A Senate panel, meanwhile, endorsed legislation that would use lottery revenues to fund $5,000 college scholarships for eligible students attending four-year schools in Arkansas and $2,500 scholarships for those in two-year schools.

The Joint Budget Committee advanced proposals that would tap $1.6 million from the state's Central Services Fund — which finances the state's constitutional officers, Supreme Court and several other agencies — to pay for redistricting costs. The panel also endorsed taking $1.3 million from the state's unclaimed property proceeds trust fund to pay for defibrillators for public schools, the Health Department's electronic record-keeping program and the state Division of Youth Services.

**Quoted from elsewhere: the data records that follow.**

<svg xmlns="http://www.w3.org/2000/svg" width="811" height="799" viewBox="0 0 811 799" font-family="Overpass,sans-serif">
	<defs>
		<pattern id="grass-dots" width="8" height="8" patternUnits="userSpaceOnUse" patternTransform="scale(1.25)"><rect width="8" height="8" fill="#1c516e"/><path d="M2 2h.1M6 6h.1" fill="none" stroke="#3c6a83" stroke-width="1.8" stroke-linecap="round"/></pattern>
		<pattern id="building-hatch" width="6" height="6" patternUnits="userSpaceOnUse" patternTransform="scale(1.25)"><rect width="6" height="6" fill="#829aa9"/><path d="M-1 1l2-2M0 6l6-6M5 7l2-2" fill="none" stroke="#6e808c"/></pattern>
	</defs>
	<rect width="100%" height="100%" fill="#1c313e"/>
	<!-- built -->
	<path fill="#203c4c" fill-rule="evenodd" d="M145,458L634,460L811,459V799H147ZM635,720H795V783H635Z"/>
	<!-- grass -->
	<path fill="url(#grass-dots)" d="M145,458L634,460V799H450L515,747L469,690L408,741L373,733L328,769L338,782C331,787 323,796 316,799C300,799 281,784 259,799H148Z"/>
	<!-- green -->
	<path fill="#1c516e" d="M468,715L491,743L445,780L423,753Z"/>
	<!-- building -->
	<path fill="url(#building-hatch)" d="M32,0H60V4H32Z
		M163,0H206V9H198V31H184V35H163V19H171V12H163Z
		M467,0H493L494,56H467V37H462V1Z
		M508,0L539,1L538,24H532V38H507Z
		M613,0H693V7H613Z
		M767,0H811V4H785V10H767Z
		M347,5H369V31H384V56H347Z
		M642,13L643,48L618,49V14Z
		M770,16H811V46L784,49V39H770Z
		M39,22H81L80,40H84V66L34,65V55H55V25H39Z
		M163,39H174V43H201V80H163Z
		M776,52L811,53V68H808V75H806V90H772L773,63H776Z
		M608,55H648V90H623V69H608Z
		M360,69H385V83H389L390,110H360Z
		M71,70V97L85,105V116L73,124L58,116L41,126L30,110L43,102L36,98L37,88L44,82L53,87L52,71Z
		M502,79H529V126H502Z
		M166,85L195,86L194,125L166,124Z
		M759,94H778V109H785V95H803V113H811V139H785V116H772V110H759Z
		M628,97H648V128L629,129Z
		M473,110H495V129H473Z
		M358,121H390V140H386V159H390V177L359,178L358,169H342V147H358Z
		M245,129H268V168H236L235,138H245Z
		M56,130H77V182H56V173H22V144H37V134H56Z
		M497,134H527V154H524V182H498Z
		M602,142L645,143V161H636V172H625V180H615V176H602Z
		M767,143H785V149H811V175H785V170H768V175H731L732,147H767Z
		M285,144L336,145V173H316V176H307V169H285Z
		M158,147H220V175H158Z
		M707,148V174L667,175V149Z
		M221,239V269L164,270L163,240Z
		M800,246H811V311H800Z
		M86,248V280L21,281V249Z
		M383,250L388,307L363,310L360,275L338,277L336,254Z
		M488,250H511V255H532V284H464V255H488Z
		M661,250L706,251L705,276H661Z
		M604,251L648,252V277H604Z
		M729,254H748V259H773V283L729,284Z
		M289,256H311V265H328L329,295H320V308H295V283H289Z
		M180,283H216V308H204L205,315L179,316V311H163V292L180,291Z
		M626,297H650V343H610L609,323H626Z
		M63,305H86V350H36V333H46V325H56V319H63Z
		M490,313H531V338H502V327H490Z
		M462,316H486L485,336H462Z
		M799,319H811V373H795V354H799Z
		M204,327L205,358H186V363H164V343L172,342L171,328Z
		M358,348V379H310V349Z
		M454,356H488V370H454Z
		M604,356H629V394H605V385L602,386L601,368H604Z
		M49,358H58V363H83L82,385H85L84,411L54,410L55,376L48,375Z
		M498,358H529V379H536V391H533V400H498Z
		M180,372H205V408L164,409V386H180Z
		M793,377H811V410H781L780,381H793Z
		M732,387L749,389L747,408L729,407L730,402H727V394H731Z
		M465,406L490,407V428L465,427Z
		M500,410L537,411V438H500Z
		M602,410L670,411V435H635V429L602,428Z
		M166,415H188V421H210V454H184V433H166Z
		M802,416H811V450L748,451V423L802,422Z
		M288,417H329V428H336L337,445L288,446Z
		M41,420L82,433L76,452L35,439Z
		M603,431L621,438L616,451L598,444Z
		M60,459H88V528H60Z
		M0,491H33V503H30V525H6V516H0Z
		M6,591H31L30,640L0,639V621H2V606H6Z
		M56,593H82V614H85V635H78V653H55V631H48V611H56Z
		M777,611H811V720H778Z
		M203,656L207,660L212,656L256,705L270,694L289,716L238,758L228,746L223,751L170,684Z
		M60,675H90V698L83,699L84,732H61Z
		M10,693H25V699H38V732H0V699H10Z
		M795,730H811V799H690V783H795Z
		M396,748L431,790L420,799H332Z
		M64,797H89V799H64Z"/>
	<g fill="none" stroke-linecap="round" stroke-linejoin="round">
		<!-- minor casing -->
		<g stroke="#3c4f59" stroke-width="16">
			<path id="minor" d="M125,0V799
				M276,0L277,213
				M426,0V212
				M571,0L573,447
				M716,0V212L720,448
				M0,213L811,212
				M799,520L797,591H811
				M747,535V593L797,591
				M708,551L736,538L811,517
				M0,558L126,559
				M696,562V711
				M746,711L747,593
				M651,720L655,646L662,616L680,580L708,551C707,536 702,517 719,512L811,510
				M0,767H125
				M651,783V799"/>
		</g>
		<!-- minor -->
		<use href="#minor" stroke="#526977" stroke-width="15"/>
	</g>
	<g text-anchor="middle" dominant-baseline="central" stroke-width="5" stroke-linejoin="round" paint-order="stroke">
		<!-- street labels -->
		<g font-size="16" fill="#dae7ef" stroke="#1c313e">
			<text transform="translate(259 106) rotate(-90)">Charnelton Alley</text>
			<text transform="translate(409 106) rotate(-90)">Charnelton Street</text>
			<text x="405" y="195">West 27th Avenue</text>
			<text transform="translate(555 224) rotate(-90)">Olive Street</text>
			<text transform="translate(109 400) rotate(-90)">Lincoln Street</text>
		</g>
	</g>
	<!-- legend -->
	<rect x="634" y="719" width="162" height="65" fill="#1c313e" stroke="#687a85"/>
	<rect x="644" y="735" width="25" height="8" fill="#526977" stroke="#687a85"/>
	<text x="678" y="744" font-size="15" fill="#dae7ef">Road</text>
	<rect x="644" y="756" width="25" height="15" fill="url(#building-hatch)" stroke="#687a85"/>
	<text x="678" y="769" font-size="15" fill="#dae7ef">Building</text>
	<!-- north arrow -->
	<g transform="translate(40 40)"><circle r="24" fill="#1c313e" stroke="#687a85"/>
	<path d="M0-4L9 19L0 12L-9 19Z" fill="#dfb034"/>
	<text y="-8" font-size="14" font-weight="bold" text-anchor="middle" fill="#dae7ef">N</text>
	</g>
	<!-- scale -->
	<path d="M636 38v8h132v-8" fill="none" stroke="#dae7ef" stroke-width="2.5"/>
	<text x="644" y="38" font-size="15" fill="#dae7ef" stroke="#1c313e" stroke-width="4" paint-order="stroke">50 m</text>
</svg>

Beebe had sought to borrow $9.2 million from the Legislature's portion of the General Improvement Fund — surplus money typically sent to various one-time projects around the state. The loan would pay for several budget needs, but the panel has only supported loaning $6.3 million from that fund. Most of that money would go toward reimbursing counties for housing state inmates.

Richard Weiss, the director of the Arkansas Department of Finance and Administration, said that the Central Services Fund is already projected to end the year with a $1.9 million deficit. If the fund comes up short, the state may have to cut money from other agencies, Weiss said.

Arkansas has cut $206 million from its budget over the past year.

The unclaimed property fund is managed by the state auditor's office. Chief Deputy Auditor Larry Crane told lawmakers that the fund has about $52 million in it, and Beebe's budget has already called for taking $21 million for schools.

The budget panel spent most of the morning debating the proposals to tap into the funds, with some lawmakers saying they were concerned about what it would mean for the state's budget in the future.

Lawmakers agreed last year to hold back $15 million of their $60 million General Improvement Fund in case of an economic downturn. Beebe had proposed borrowing the money, to be repaid using any fund balances agencies have at the end of the next fiscal year.

"I think we're arguing about nothing. I think we look petty," said Rep. Bruce Maloch, co-chairman of the Joint Budget Committee. "We have legitimate local projects, but we need to get our state budgets taken care of. We need to be willing to contribute more than that."

Rep. Curren Everett, who had proposed taking the money from the funds, said he believed there was enough money in other accounts to pay for the budget needs. Everett, D-Salem, has argued that the one-time GIF projects are vital for smaller communities around the state.

Beebe spokesman Matt DeCample said he believed lawmakers were backtracking from the agreement to hold off on the project money in case of an economic downturn. DeCample said the governor believed it was risky to tap into the other funds.

"He'll sign it, but he won't like it," DeCample said.

The lottery scholarship legislation that advanced in the Senate is identical to a bill endorsed Monday by the House Rules Committee. The measure backed by the Senate State Agencies and Governmental Affairs Committee now heads to the 35-member Senate for a vote.

The legislation would fund scholarships for more than 20,000 incoming freshmen, current college students and nontraditional students. Arkansas began selling lottery tickets in late September, and is expected to raise $112 million for the scholarships in its first year.

To receive scholarships, students must complete the state's Smart Core curriculum and either obtain a 2.5 grade-point average or score a 19 on the ACT. Arkansas will begin awarding the scholarships this fall if the legislation is signed into law.

Sen. Kim Hendren of Gravette was the only lawmaker on the panel to vote against the legislation. Hendren had proposed that the lottery fund $4,000 scholarships for four-year schools and $2,000 for two-year schools, but his proposal did not get enough support for a vote.

Hendren, a Republican, said he was worried that lawmakers were promising too much with the scholarship amounts.

The Joint Budget Committee on Tuesday also recommended passage of Lt. Gov. Bill Halter's budget. The panel's personnel subcommittee rejected a proposal to cut Halter's budget from $366,695 a year to $129,580. The move would have laid off three of Halter's four full-time staffers.